Desafio à Regulamentação e Fiscalização Municipal
A utilização e o aluguel de bolhas infláveis no mar são considerados irregulares pela prefeitura de Ubatuba. Em janeiro deste ano, a administração municipal havia informado publicamente sobre a intensificação das fiscalizações para coibir a prática e garantir a segurança nas praias. Contudo, o vídeo do último sábado (21) evidencia que as medidas adotadas não foram suficientes para erradicar o uso desses brinquedos, mostrando um desafio contínuo para as autoridades.
Em busca de um posicionamento oficial sobre o flagrante mais recente, a equipe do g1 procurou a prefeitura de Ubatuba para comentar o registro. No entanto, a administração municipal não forneceu resposta até o momento da publicação desta matéria, o que sugere uma dificuldade na comunicação ou na apresentação de novas estratégias para lidar com a persistência do problema.
Histórico de Incidentes e Perigos Comprovados
A continuidade do uso das bolhas infláveis é ainda mais preocupante diante do histórico de incidentes graves. Em dezembro de 2023, um episódio alarmante mobilizou equipes de resgate quando uma criança de aproximadamente oito anos, que estava dentro de uma dessas bolhas, precisou ser socorrida após ficar à deriva em alto mar. O menino, encontrado em desespero e se debatendo por tripulantes de uma lancha que retornava à Praia do Lázaro, exemplifica o grave potencial de acidentes e o risco real de arrastar usuários para longe da costa.
De acordo com o Grupamento de Bombeiros Marítimos (GBMar), o principal perigo reside na facilidade com que esses equipamentos são levados pelo vento e pelas correntes marítimas. Essa combinação pode fazer com que a pessoa dentro da bolha se afaste rapidamente da faixa de areia, com o risco de colidir com outras embarcações ou, em situações mais graves, ser arrastada para o alto-mar, tornando o resgate complexo e perigoso para as equipes de salvamento.

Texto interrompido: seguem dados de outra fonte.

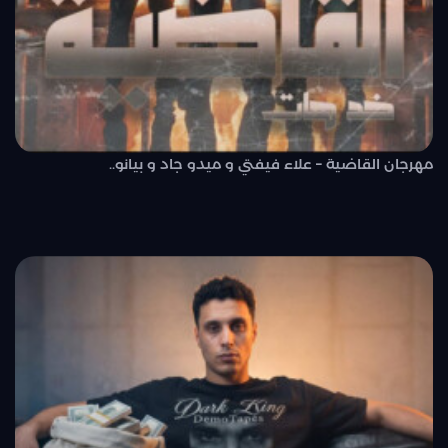
مهرجان القاضية – علاء فيفتي و ميدو جاد و بيانو..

Alerta das Autoridades: Falsa Sensação de Segurança
O primeiro-tenente Guilherme Vegse, do GBMar, reforça que as bolhas infláveis passaram a ser exploradas comercialmente nas praias sem qualquer regulamentação ou garantia de segurança. Ele alerta que tais brinquedos transmitem uma falsa sensação de segurança aos usuários, o que pode levar a descuidos com consequências severas. "O que acontece é que, num descuido, as pessoas acabam navegando para longe dentro dessas bolhas. Isso é muito perigoso, porque pode colidir com uma embarcação ou até ir parar em alto-mar", afirmou o tenente, sublinhando a imprevisibilidade e o risco inerente.
Diante desses perigos comprovados, o GBMar recomenda enfaticamente que banhistas e responsáveis evitem o uso desses brinquedos. A instituição reforça a importância de seguir sempre as orientações dos guarda-vidas e de respeitar a sinalização nas praias, priorizando atividades de lazer que estejam em conformidade com as normas de segurança e que não exponham os frequentadores a riscos desnecessários.
A persistência no uso das bolhas infláveis em Ubatuba, apesar das proibições e dos riscos documentados, acende um alerta urgente sobre a necessidade de maior rigor na fiscalização e de campanhas de conscientização mais eficazes. A segurança dos frequentadores das praias, especialmente crianças, deve ser a prioridade máxima, garantindo que o lazer em um dos cartões-postais do litoral paulista não se transforme em uma situação de emergência e perigo.